Parafrasando simbolicamente alcuni versetti
dello Shemah Israel… (Shemà Israel Adonai
Elohenu Adonai Echad, dha hwhw wnyhla hwhy larcy umc “Ascolta, Israele: il Signore è il nostro Dio, il
Signore è Uno…”;), Primo Levi
(1919-1987), probabilmente nel
gennaio del 1946, subito dopo la liberazione da Auschwitz, scrisse una poesia che descrive la miserabile
condizione dei detenuti nei campi di sterminio nazisti. Pochi versi per
ricordare fino a che punto si possano calpestare i diritti umani e che suonano
come un ammonimento per la coscienza di tutti.
Shemah Israel... “…E
metterai queste parole che Io ti comando oggi, nel tuo cuore, e le insegnerai
ai tuoi figli, pronunciandole quando riposi in casa, quando cammini per la
strada, quando ti addormenti e quando ti alzi.

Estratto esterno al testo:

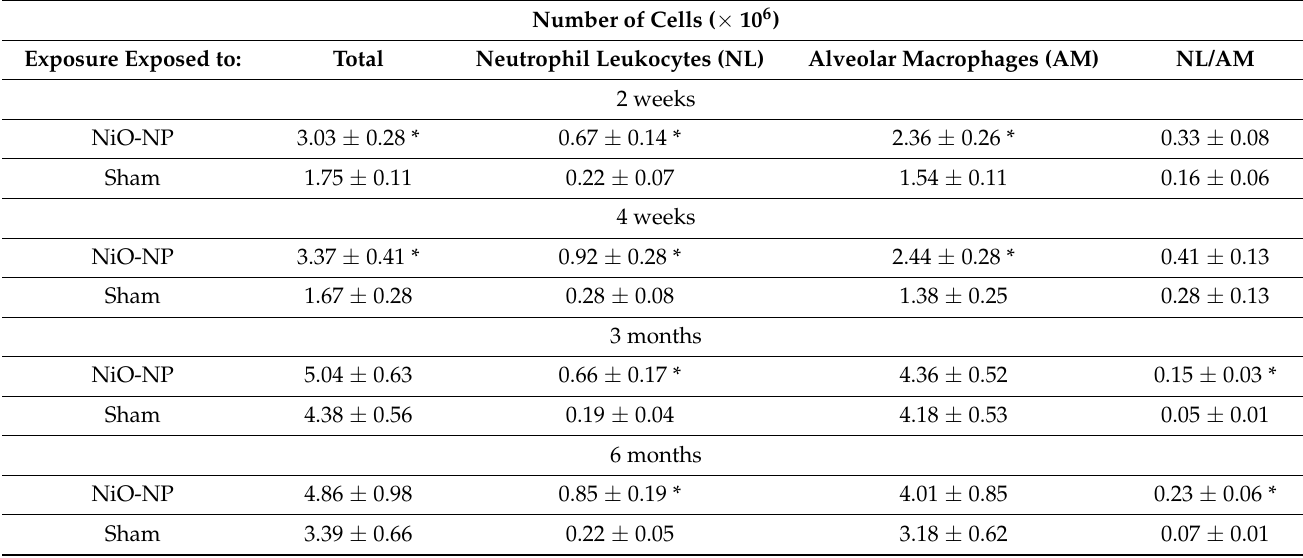
Table 1. Number of cells in the bronchoalveolar lavage fluid (BALF) obtained 24 h after the last 4-h inhalation exposure to nickel-oxide nanoparticles (NiO-NP) at 2.4 ± 0.4 µ g/m 3 ; ( x ± s.e. ).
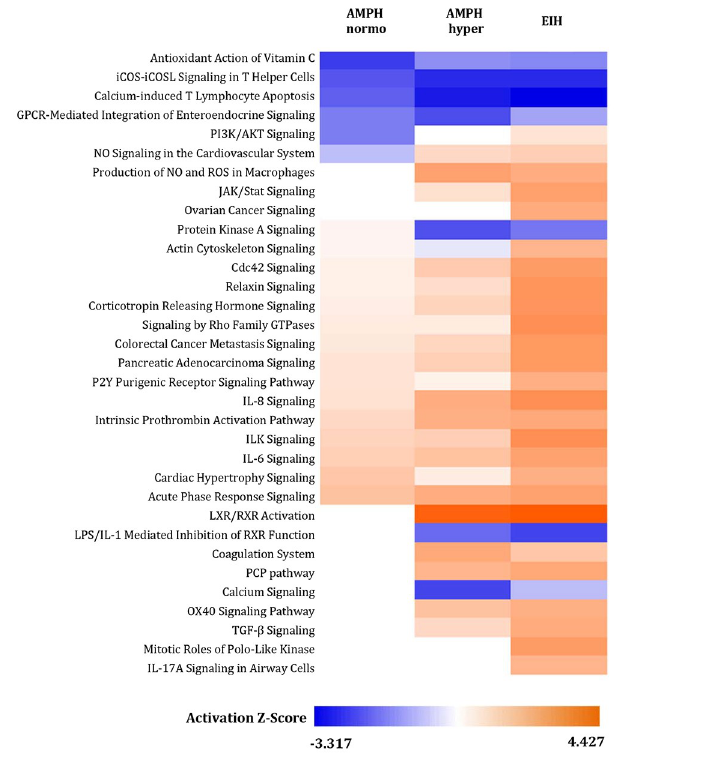
Fig 2. Heatmap displaying significant canonical pathways identified in the treatment groups of whole blood. The treatment groups AMPH normo, AMPH hyper, and EIH groups relative to control, and of AMPH hyper relative to AMPH normo and EIH were analyzed using the Fisher’s exact test at p < 0.01. The color gradient reflects the predicted direction of change for each pathway, based on regulation z-score, where blue represents inhibited and orange represents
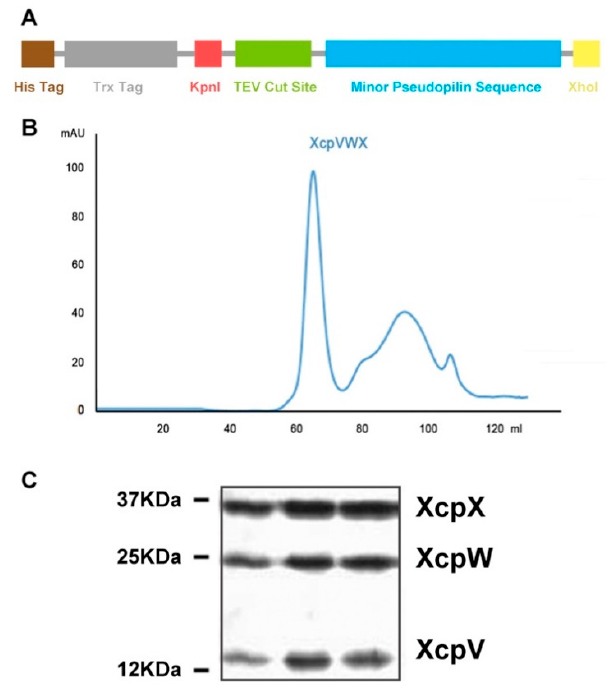
Figure 1. Purification of the XcpVWX ternary complex. ( A ) Schematic of the clone structure of the minor pseudopilins. The sequence of the minor pseudopilin follows the TEV cut site to generate a soluble tag-free form of pseudopilins. ( B ) Purification of the XcpVWX ternary complex through size exclusion chromatography (SEC). The complex peak elutes at 60 mL on a Superdex 75 Hiload gel filtration column. ( C ) SDS-PAGE result of the fractionated peak eluate reveals the formation of the ternary complex by the three pseudopilin molecules.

E le legherai al tuo braccio, e
le userai per separare i tuoi occhi, e le scriverai sugli stipiti della tua
casa e sulle tue porte…”
“Shemah” di Primo Levi (Da
“Se questo è un uomo”, Editore Da Silva 1947, Einaudi 1956)
Voi che vivete sicuri
Nelle vostre tiepide case,
voi che trovate tornando a sera
il cibo caldo e visi amici:
considerate se questo è un uomo
che lavora nel fango
che non conosce pace
che lotta per mezzo pane
che muore per un sì o per un no.
Considerate se questa è una donna
senza capelli e senza nome
senza più forza di ricordare
vuoti gli occhi e freddo il grembo
come una rana d’inverno.
Meditate che questo è stato:
vi comando queste parole
Scolpitele nel vostro cuore
Stando in casa e andando per via,
coricandovi alzandovi;
ripetetele ai vostri figli.
O vi si sfaccia la casa,
la malattia vi impedisca,
i vostri nati torcano il viso da voi.